Tikhonov regularized second-order plus first-order primal-dual dynamical systems with asymptotically vanishing damping for linear equality constrained convex optimization problems

TL;DR

This paper introduces a Tikhonov regularized primal-dual dynamical system with vanishing damping for solving linear equality constrained convex problems, demonstrating convergence rates and minimal norm solution attainment.

Contribution

It develops a novel dynamical system framework with asymptotically vanishing damping and analyzes its convergence properties based on the regularization parameter's decay rate.

Findings

Fast convergence rates when the regularization parameter decreases rapidly.

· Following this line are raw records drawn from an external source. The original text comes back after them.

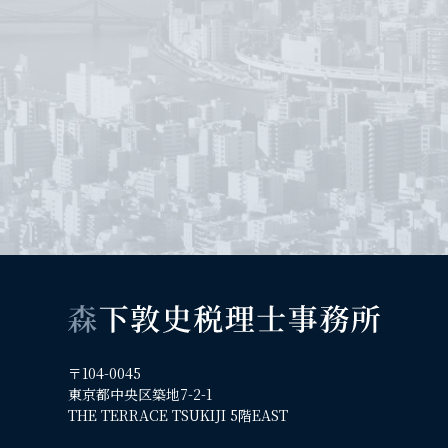
〒104-0045
東京都中央区築地7-2-1
THE TERRACE TSUKIJI 5階EAST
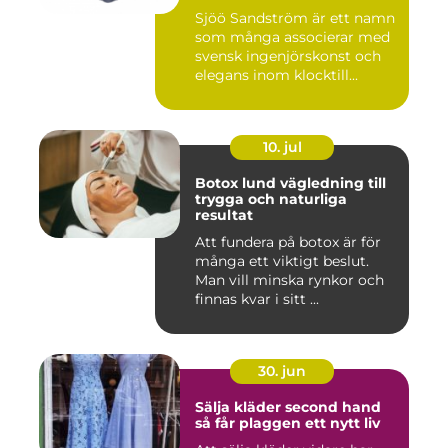
Sjöö Sandström är ett namn
som många associerar med
svensk ingenjörskonst och
elegans inom klocktill...
10. jul
Botox lund vägledning till
trygga och naturliga
resultat
Att fundera på botox är för
många ett viktigt beslut.
Man vill minska rynkor och
finnas kvar i sitt ...
30. jun
Sälja kläder second hand
så får plaggen ett nytt liv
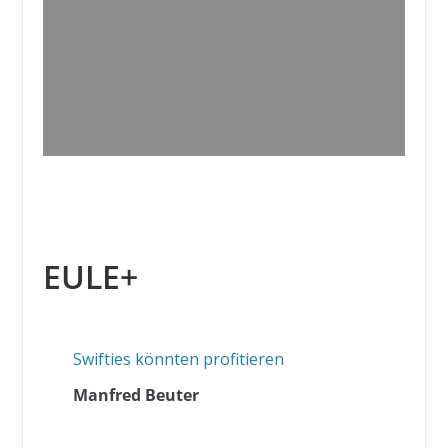
EULE+
Swifties könnten profitieren
Manfred Beuter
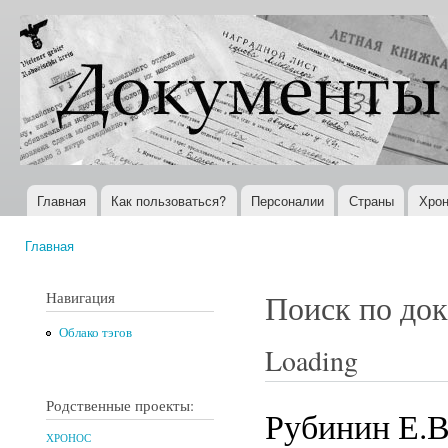
Пер
ос
Документы
Всемирная
со
XX века
история в
Интернете
Главная
Как пользоваться?
Персоналии
Страны
Хрон
Главное меню
Главная
Вы здесь
Навигация
Поиск по до
Облако тэгов
Loading
Родственные проекты:
Рубинин Е.В
ХРОНОС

Strong convergence to the minimal norm solution with slow decay of the regularization parameter.

Numerical experiments confirm the method's efficiency.

Abstract

In this paper, in the setting of Hilbert spaces, we consider a Tikhonov regularized second-order plus first-order primal-dual dynamical system with asymptotically vanishing damping for a linear equality constrained convex optimization problem. The convergence properties of the proposed dynamical system depend heavily upon the choice of the Tikhonov regularization parameter. When the Tikhonov regularization parameter decreases rapidly to zero, we establish the fast convergence rates of the primal-dual gap, the objective function error, the feasibility measure, and the gradient norm of the objective function along the trajectory generated by the system. When the Tikhonov regularization parameter tends slowly to zero, we prove that the primal trajectory of the Tikhonov regularized dynamical system converges strongly to the minimal norm solution of the linear equality constrained convex optimization problem. Numerical experiments are performed to illustrate the efficiency of our approach.